LSS: Filling a Vacuum

Sneha Krishnan, LSS 2007, Chennai


I didn't realize how much the Liberty and Society seminar had actually touched me until I returned to college on the Monday after four days of economics, politics, policy making and debate. I walked into my first class and found that I had to copy stuff off the board. And no, no questions asked, none of the LSS encyclopedic input and none of the debate. We were fed and we ate like happy horses. I began to desperately miss the "why did this happen" analysis which is what LSS is about.

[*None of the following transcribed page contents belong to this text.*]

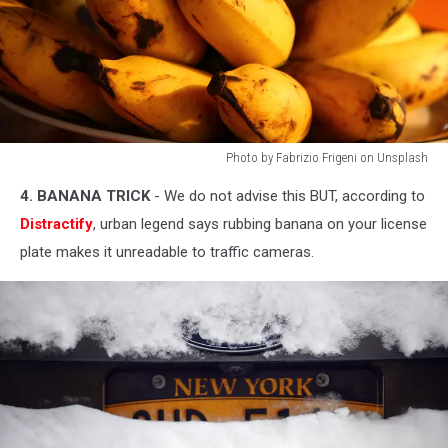
Photo by Fabrizio Frigeni on Unsplash
Photo
4. BANANA TRICK
- We do not advise this BUT, according to
by
Fabrizio
Distractify
, urban legend says rubbing banana on your license
Frigeni
plate makes it unreadable to traffic cameras.
on
Unsplash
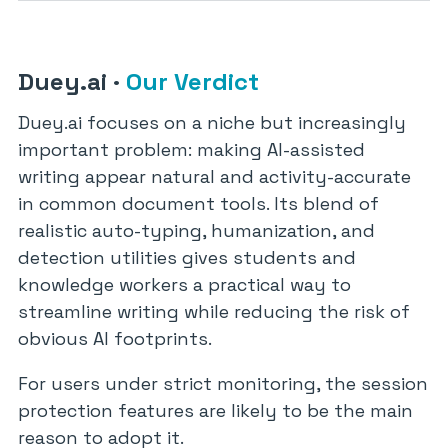
Duey.ai
·
Our Verdict
Duey.ai focuses on a niche but increasingly
important problem: making AI-assisted
writing appear natural and activity-accurate
in common document tools. Its blend of
realistic auto-typing, humanization, and
detection utilities gives students and
knowledge workers a practical way to
streamline writing while reducing the risk of
obvious AI footprints.
For users under strict monitoring, the session
protection features are likely to be the main
reason to adopt it.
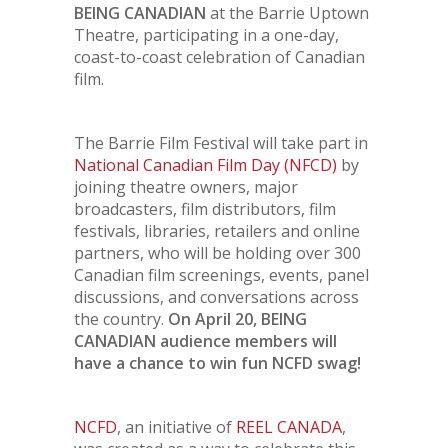
BEING CANADIAN
at the Barrie Uptown
Theatre, participating in a one-day,
coast-to-coast celebration of Canadian
film.
The Barrie Film Festival will take part in
National Canadian Film Day (NFCD)
by
joining theatre owners, major
broadcasters, film distributors, film
festivals, libraries, retailers and online
partners, who will be holding over 300
Canadian film screenings, events, panel
discussions, and conversations across
the country.
On April 20, BEING
CANADIAN audience members will
have a chance to win fun NCFD swag!
NCFD
, an initiative of
REEL CANADA
,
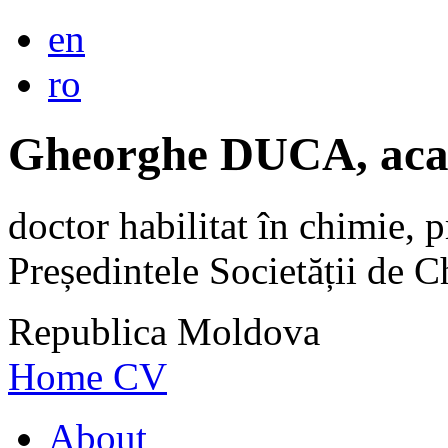
en
ro
Gheorghe DUCA, aca
doctor habilitat în chimie, p
Președintele Societății de
Republica Moldova
Home
CV
About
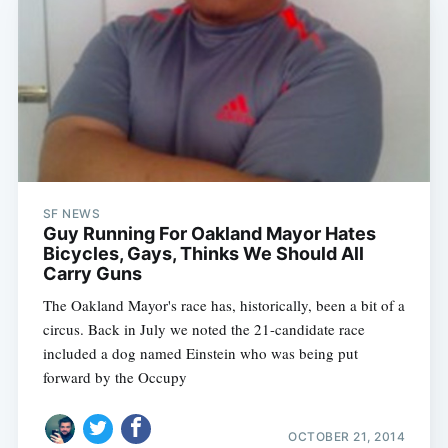
SF NEWS
Guy Running For Oakland Mayor Hates
Bicycles, Gays, Thinks We Should All
Carry Guns
The Oakland Mayor's race has, historically, been a bit of a
circus. Back in July we noted the 21-candidate race
included a dog named Einstein who was being put
forward by the Occupy
OCTOBER 21, 2014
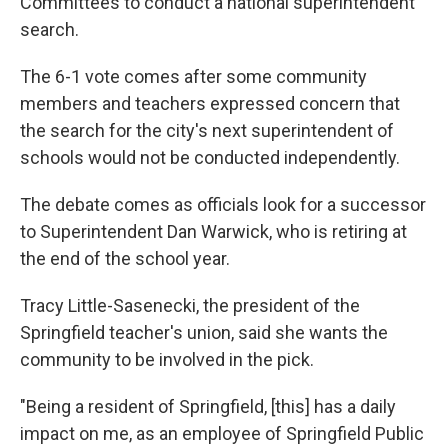
Committees to conduct a national superintendent
search.
The 6-1 vote comes after some community
members and teachers expressed concern that
the search for the city's next superintendent of
schools would not be conducted independently.
The debate comes as officials look for a successor
to Superintendent Dan Warwick, who is retiring at
the end of the school year.
Tracy Little-Sasenecki, the president of the
Springfield teacher's union, said she wants the
community to be involved in the pick.
"Being a resident of Springfield, [this] has a daily
impact on me, as an employee of Springfield Public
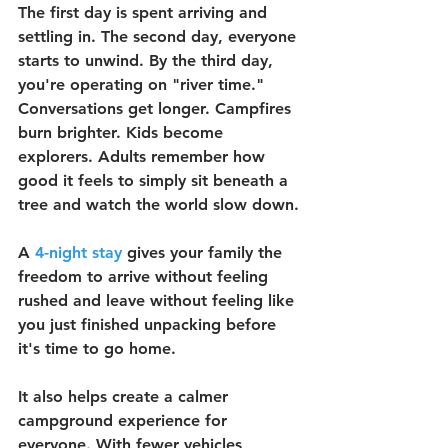
The first day is spent arriving and 
settling in. The second day, everyone 
starts to unwind. By the third day, 
you're operating on "river time." 
Conversations get longer. Campfires 
burn brighter. Kids become 
explorers. Adults remember how 
good it feels to simply sit beneath a 
tree and watch the world slow down.
A 
4-night stay
 gives your family the 
freedom to arrive without feeling 
rushed and leave without feeling like 
you just finished unpacking before 
it's time to go home.
It also helps create a calmer 
campground experience for 
everyone. With fewer vehicles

The reason that LSS is so successful I think, is that it fills the vacuum that college education (at least in the arts and sciences) creates. It makes you think and answer questions that you habitually stop asking in the torpor of daily college life. As a student of history, I am beginning to see things in a clearer light and perhaps, contrary to what I thought, I will actually be able to act on some of the principles I have learned at LSS or maybe even do something about the dismal state of school education sometime in the future. Also, for the much closed up person that I always thought I was, I was surprised by the fun I had, sharing a dorm room with five other girls and eating in a noisy mess with everybody else. In fact I was happy also to see that people didn't form the kind of cliques that form in college in less than a day. I don't think I had more than two meals with the same person. I learned a lot from these people (some of whom were scarily intelligent) and now I know students from all over the country, practically.

Like they say at Mc Donald's, I'm lovin' it.